> [WORK TO COMPLETE]:
Extract the lines of the material below verbatim, starting at its first line and ending at the line that contains "ഉപേക്ഷിച്ചതായി", both included.

> [Data items]:
::::::
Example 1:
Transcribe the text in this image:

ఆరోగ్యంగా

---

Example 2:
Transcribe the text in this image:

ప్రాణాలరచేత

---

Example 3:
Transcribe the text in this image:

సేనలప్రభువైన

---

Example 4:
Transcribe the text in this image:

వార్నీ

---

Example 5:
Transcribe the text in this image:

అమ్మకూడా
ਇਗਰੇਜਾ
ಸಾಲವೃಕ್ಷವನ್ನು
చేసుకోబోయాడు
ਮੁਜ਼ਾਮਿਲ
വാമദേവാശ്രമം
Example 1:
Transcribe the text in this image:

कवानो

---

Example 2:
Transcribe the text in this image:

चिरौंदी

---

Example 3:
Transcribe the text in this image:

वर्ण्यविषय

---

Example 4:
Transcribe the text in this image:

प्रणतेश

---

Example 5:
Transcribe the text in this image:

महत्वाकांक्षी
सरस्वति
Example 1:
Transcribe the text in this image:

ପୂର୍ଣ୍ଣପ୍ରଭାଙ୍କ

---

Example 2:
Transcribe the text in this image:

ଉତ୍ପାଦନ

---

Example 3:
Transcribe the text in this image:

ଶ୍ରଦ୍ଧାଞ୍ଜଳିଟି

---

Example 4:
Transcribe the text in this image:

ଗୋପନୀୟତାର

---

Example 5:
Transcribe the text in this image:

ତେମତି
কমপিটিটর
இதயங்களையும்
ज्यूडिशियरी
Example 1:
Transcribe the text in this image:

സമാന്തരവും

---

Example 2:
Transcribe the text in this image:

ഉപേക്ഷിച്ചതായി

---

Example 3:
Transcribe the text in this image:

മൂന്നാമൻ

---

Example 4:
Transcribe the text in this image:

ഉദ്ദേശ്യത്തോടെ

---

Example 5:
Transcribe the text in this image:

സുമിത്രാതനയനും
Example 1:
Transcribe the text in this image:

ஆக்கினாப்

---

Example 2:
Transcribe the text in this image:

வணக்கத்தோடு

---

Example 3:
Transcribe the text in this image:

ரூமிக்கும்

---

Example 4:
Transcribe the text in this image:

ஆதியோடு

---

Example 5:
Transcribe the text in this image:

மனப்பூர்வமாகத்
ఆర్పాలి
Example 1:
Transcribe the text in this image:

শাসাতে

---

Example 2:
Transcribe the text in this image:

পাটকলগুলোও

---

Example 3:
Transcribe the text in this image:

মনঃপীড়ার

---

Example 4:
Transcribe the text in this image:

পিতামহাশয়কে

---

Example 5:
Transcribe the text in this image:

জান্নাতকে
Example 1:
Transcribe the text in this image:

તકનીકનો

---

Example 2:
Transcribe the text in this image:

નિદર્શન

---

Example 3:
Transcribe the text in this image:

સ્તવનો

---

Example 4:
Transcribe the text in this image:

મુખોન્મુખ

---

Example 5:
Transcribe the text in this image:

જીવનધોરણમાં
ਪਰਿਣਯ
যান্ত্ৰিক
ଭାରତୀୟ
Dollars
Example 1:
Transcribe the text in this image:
::::::
> [COMPLETE RESPONSE]:
Example 1:
Transcribe the text in this image:

ఆరోగ్యంగా

---

Example 2:
Transcribe the text in this image:

ప్రాణాలరచేత

---

Example 3:
Transcribe the text in this image:

సేనలప్రభువైన

---

Example 4:
Transcribe the text in this image:

వార్నీ

---

Example 5:
Transcribe the text in this image:

అమ్మకూడా
ਇਗਰੇਜਾ
ಸಾಲವೃಕ್ಷವನ್ನು
చేసుకోబోయాడు
ਮੁਜ਼ਾਮਿਲ
വാമദേവാശ്രമം
Example 1:
Transcribe the text in this image:

कवानो

---

Example 2:
Transcribe the text in this image:

चिरौंदी

---

Example 3:
Transcribe the text in this image:

वर्ण्यविषय

---

Example 4:
Transcribe the text in this image:

प्रणतेश

---

Example 5:
Transcribe the text in this image:

महत्वाकांक्षी
सरस्वति
Example 1:
Transcribe the text in this image:

ପୂର୍ଣ୍ଣପ୍ରଭାଙ୍କ

---

Example 2:
Transcribe the text in this image:

ଉତ୍ପାଦନ

---

Example 3:
Transcribe the text in this image:

ଶ୍ରଦ୍ଧାଞ୍ଜଳିଟି

---

Example 4:
Transcribe the text in this image:

ଗୋପନୀୟତାର

---

Example 5:
Transcribe the text in this image:

ତେମତି
কমপিটিটর
இதயங்களையும்
ज्यूडिशियरी
Example 1:
Transcribe the text in this image:

സമാന്തരവും

---

Example 2:
Transcribe the text in this image:

ഉപേക്ഷിച്ചതായി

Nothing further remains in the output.